The Extreme Optimization Numerical Libraries for .NET has several configuration options. This section discusses the most important ones.
There are several dimensions to how a particular calculation can be performed. Most fundamental is the numerical type that is used to represent real number. Most of the algorithms in the Extreme Optimization Numerical Libraries for .NET use double precision numbers. However, for specific calculations, like linear algebra and signal processing applications, other types may be used. For example, single-precision floating-point numbers or rational numbers.
When a calculation can be done with different types of operands, the implementing classes take a generic type argument that specifies the element types. For example, the Vector<T> type that represents vectors can have elements of arbitrary type. When a computational class doesn't take generic type arguments, it usually means that it only works with double-precision numbers.
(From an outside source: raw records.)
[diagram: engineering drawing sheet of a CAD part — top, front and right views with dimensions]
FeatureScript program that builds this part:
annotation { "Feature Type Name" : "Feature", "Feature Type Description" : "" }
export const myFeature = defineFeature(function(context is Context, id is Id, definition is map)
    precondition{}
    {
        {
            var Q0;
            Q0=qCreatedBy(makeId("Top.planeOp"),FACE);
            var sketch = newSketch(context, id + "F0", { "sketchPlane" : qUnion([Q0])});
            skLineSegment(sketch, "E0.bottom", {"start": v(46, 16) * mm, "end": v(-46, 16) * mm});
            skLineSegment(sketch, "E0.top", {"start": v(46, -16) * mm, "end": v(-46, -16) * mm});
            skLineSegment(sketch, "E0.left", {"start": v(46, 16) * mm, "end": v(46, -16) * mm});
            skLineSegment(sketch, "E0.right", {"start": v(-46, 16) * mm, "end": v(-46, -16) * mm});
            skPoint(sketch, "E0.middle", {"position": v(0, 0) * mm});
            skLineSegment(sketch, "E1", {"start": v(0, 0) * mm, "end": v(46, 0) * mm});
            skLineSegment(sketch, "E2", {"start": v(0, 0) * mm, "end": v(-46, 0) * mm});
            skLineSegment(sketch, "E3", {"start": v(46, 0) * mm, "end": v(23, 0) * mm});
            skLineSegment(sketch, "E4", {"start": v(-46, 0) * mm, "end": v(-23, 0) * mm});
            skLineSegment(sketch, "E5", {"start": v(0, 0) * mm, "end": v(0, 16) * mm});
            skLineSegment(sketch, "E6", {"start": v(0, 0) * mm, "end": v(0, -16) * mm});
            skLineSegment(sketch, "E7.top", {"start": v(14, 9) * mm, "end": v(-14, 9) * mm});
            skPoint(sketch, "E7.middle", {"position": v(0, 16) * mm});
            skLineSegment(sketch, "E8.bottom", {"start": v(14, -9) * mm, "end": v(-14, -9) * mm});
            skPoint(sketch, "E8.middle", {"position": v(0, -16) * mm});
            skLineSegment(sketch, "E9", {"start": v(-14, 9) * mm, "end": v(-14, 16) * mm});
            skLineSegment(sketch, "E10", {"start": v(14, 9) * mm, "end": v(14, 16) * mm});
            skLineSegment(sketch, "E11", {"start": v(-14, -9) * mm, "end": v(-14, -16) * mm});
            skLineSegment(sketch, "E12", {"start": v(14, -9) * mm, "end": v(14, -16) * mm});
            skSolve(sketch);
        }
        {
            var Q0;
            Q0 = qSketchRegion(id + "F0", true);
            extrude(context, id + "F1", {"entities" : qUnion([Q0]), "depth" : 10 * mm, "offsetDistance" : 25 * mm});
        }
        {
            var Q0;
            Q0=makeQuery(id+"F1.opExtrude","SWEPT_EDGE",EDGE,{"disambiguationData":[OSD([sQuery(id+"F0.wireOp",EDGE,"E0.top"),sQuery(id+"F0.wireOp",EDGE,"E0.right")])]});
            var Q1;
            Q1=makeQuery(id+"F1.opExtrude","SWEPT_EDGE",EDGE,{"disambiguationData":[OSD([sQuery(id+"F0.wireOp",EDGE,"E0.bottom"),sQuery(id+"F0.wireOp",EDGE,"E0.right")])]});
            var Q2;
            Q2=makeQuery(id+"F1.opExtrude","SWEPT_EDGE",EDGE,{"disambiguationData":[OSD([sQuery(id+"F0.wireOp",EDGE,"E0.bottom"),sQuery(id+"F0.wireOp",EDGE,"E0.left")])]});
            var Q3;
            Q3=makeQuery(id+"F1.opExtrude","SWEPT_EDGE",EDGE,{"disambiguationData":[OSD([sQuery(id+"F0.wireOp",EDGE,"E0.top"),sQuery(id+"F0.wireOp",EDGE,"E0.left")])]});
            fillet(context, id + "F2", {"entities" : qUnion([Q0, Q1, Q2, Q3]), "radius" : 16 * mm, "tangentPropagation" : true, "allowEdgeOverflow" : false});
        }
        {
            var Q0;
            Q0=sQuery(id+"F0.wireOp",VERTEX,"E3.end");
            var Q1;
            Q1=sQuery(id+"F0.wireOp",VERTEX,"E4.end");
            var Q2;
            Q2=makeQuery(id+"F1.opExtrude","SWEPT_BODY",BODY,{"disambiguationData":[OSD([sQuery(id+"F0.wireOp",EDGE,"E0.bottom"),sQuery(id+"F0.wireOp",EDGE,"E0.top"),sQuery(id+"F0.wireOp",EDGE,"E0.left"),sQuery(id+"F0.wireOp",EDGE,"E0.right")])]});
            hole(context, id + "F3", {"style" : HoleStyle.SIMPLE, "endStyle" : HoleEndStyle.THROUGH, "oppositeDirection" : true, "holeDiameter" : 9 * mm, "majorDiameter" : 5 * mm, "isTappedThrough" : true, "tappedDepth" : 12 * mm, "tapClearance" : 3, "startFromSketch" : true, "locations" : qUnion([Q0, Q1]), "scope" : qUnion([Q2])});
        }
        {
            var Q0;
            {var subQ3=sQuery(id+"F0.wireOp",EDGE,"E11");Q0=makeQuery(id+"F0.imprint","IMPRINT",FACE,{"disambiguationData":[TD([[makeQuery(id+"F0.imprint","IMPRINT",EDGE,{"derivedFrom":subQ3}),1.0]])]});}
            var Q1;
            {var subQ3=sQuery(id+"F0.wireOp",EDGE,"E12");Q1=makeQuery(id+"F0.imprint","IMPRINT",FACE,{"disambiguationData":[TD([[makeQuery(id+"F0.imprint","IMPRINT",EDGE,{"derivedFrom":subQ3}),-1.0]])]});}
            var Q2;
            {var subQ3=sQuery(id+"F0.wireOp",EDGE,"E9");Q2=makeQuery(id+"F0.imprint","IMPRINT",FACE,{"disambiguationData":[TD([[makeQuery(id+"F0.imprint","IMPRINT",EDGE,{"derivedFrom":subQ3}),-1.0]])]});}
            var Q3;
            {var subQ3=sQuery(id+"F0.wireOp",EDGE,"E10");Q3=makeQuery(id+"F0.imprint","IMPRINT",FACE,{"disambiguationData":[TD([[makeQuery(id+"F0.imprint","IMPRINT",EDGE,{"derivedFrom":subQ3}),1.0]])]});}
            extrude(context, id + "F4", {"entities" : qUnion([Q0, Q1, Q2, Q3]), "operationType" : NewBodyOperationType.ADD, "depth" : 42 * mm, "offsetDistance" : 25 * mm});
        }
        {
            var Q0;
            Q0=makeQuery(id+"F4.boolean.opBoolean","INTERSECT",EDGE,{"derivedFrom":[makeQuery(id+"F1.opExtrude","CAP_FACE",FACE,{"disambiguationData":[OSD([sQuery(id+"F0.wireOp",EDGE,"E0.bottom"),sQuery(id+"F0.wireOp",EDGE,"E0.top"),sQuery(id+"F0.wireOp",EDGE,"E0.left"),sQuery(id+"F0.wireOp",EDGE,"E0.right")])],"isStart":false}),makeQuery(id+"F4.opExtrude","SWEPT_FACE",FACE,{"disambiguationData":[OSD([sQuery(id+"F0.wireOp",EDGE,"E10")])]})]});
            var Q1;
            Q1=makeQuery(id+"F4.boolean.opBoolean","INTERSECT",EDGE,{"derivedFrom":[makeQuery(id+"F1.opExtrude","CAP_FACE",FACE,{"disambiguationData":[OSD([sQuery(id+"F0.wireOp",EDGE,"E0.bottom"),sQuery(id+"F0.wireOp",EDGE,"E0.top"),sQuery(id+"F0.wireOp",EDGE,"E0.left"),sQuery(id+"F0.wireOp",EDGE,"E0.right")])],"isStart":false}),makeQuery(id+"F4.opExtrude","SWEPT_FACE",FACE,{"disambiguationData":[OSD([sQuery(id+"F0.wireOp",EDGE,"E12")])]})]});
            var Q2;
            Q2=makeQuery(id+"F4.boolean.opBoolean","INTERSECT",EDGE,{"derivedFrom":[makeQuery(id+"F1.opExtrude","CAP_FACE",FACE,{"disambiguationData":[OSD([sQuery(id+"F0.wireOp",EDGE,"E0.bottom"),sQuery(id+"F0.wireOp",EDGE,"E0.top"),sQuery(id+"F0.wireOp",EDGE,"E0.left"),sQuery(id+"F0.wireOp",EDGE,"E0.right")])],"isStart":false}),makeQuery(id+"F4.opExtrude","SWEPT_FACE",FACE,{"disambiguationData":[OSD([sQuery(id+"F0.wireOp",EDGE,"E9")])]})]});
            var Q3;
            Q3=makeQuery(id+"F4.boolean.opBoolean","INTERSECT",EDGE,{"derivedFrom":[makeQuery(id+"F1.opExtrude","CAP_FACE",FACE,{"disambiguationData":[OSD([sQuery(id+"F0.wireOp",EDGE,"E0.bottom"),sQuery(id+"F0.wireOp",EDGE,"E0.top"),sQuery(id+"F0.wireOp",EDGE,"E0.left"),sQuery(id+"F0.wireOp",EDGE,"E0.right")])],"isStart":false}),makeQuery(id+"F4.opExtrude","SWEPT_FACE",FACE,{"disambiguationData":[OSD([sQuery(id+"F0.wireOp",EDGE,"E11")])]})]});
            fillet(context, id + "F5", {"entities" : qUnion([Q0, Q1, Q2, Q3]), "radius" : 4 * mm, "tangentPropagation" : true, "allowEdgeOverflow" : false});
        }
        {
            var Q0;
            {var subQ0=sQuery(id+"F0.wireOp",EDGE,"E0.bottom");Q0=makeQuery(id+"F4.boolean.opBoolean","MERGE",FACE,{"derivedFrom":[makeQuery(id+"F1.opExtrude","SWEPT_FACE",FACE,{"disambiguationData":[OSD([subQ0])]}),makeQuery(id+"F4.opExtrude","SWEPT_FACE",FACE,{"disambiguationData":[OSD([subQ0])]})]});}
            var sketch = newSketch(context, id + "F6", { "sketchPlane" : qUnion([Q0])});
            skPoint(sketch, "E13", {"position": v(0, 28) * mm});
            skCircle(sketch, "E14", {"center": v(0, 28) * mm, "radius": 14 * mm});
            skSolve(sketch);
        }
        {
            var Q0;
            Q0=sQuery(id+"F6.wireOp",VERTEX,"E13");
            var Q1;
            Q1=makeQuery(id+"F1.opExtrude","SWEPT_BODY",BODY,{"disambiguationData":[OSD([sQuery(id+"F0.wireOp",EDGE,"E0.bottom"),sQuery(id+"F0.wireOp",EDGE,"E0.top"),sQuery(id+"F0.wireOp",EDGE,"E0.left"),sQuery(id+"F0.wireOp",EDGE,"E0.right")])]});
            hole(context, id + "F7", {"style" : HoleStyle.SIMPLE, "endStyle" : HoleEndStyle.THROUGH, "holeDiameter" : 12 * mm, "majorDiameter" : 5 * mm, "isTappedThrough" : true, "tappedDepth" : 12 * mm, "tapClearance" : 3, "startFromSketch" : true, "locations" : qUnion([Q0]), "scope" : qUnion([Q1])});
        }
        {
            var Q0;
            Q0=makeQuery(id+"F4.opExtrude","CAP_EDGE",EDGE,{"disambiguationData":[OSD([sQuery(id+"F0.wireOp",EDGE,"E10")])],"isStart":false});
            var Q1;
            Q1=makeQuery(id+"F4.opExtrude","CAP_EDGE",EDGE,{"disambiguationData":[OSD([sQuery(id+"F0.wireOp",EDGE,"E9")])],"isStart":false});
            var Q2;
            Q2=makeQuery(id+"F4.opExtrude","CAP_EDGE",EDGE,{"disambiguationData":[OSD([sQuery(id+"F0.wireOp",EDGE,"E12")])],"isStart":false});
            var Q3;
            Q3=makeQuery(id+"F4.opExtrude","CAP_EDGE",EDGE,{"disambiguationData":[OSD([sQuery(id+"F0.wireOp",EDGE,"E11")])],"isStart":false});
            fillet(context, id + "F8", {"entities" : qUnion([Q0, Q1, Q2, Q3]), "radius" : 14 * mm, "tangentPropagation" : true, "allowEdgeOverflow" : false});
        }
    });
The platform is another dimension. Is the code 100% managed? Or does it use optimized native code (based on Intel®'s Math Kernel Library)? Or does it use a CUDA-based GPU?
A provider is an object that provides implementations for one or more types that perform calculations. For example, there is a ManagedCoreProvider class that provides implementations for double-precision numbers for linear algebra (LinearAlgebraOperations<T>) and FFT's (FftOperations<T>).
When using double precision, no further action is needed. The managed provider is loaded automatically.
To use single precision, two things need to be done:
First, a reference must be added to the Extreme.Numerics.SinglePrecision.Net40.dll assembly in your project. This assembly contains the managed implementations of single-precision calculations.
Second, the provider for single precision calculations must be registered. This can be done by calling the RegisterSinglePrecisionProvider(ProviderManager, Boolean) method on the Providers property of the NumericsConfiguration class. This ensures that, when calculations are to be done in single-precision, the correct implementation can be found.
Using other numerical types
Many calculations can also be done in arbitrary precision, or using Decimal or with rational numbers.
To use other types in calculations, a reference must be added to the Extreme.Numerics.Generic.Net40.dll assembly in your project. This assembly contains generic implementations of calculations.
Second, the provider for generic calculations must be registered. This can be done by calling the RegisterGenericProvider(ProviderManager) method on the Providers property of the NumericsConfiguration class. This method does not take a type argument: one provider supplies the implementation for all element types.
The algorithms and objects in the Extreme Optimization Numerical Libraries for .NET automatically use the best available implementation. In the vast majority of cases, you won't need to use the implementation objects directly.
However, there may be times when this is necessary. For example, when performance is critical, some of the overhead inherent in encapsulating calculations in vector and matrix objects may be avoided by calling the linear algebra implementations directly. The CoreImplementations<T> class defines the main implementations. It has the following properties:
The core linear algebra operations, such as multiplying vectors and matrices, computing norms and dot products, solving triangular systems. The functionality is roughly equivalent to what is in the BLAS (Basic Linear Algebra Subroutines) library.
Linear algebra operations that operate on sparse vectors and matrices.
Functions that compute matrix decompositions (LU, QR, SVD...) and use these decompositions for other calculations. The functionality is a subset of what is available in the LAPACK library.
Elementary functions that operate on the elements of vectors.
Fast Fourier Transforms and related functionality.
Although operations on real and complex vectors and matrices are very similar, there are some differences. Most importantly, some operations like norms produce real results even for complex arguments. Also, some operations like doing a rank update of a Hermitian matrix, require a value to be real. The way you call operations on real or complex vectors and matrices can sometimes be slightly different.
To access complex linear algebra operations, you have two options. The standard way is to use the LinearAlgebra property with the generic type argument of CoreImplementations<T> equal to the type of real values. This gives access to the full range of operations.
The second way is through the LinearAlgebra property where the generic type argument of CoreImplementations<T> equals the element type of the operation. When the element type is real, this gives exactly the same methods as the LinearAlgebra. When the element type is complex, however, there are a few differences. Most notably, methods that return norms of complex vectors and matrices also return complex numbers.